(Dataset content)

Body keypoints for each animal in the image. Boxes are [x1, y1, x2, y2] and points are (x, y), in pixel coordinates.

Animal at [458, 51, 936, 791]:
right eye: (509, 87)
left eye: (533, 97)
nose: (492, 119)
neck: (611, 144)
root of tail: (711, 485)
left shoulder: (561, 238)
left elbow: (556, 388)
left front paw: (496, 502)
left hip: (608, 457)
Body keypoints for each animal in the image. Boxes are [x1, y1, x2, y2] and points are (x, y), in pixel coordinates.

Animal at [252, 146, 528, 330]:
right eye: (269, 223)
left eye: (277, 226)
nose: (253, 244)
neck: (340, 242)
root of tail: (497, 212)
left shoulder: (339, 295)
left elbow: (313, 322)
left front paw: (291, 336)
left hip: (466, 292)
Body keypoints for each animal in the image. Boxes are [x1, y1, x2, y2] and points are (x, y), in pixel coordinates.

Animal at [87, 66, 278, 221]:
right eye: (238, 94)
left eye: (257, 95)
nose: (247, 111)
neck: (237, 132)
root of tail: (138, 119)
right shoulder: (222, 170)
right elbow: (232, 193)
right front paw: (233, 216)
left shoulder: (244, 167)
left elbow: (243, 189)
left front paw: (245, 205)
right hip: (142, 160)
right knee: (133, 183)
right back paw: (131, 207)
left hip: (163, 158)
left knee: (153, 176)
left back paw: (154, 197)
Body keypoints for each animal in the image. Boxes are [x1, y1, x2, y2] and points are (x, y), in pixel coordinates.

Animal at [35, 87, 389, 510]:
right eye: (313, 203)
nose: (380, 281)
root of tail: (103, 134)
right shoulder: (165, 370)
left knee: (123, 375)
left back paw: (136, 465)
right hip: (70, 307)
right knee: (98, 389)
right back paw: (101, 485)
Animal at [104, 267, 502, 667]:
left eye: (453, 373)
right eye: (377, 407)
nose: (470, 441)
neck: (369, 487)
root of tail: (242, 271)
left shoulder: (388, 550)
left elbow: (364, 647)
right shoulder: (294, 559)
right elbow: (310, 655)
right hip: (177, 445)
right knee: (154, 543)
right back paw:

(End Dataset content)

* Task
Could you copy each line above word for word?

* Problem solution
Body keypoints for each animal in the image. Boxes are [x1, y1, x2, y2] and points are (x, y), in pixel coordinates.

Animal at [458, 51, 936, 791]:
right eye: (509, 87)
left eye: (533, 97)
nose: (492, 119)
neck: (611, 144)
root of tail: (711, 485)
left shoulder: (561, 238)
left elbow: (556, 388)
left front paw: (496, 502)
left hip: (608, 457)
Body keypoints for each animal in the image. Boxes are [x1, y1, x2, y2] and points are (x, y), in pixel coordinates.

Animal at [252, 146, 528, 330]:
right eye: (269, 223)
left eye: (277, 226)
nose: (253, 244)
neck: (340, 242)
root of tail: (497, 212)
left shoulder: (339, 295)
left elbow: (313, 322)
left front paw: (291, 336)
left hip: (466, 292)
Body keypoints for each animal in the image. Boxes are [x1, y1, x2, y2] and points are (x, y), in pixel coordinates.

Animal at [87, 66, 278, 221]:
right eye: (238, 94)
left eye: (257, 95)
nose: (247, 111)
neck: (237, 132)
root of tail: (138, 119)
right shoulder: (222, 170)
right elbow: (232, 193)
right front paw: (233, 216)
left shoulder: (244, 167)
left elbow: (243, 189)
left front paw: (245, 205)
right hip: (142, 160)
right knee: (133, 183)
right back paw: (131, 207)
left hip: (163, 158)
left knee: (153, 176)
left back paw: (154, 197)
Body keypoints for each animal in the image. Boxes are [x1, y1, x2, y2] and points are (x, y), in pixel coordinates.

Animal at [35, 87, 389, 510]:
right eye: (313, 203)
nose: (380, 281)
root of tail: (103, 134)
right shoulder: (165, 370)
left knee: (123, 375)
left back paw: (136, 465)
right hip: (70, 307)
right knee: (98, 389)
right back paw: (101, 485)
Animal at [104, 267, 502, 667]:
left eye: (453, 373)
right eye: (377, 407)
nose: (470, 441)
neck: (369, 487)
root of tail: (242, 271)
left shoulder: (388, 550)
left elbow: (364, 647)
right shoulder: (294, 559)
right elbow: (310, 655)
right hip: (177, 445)
right knee: (154, 543)
right back paw:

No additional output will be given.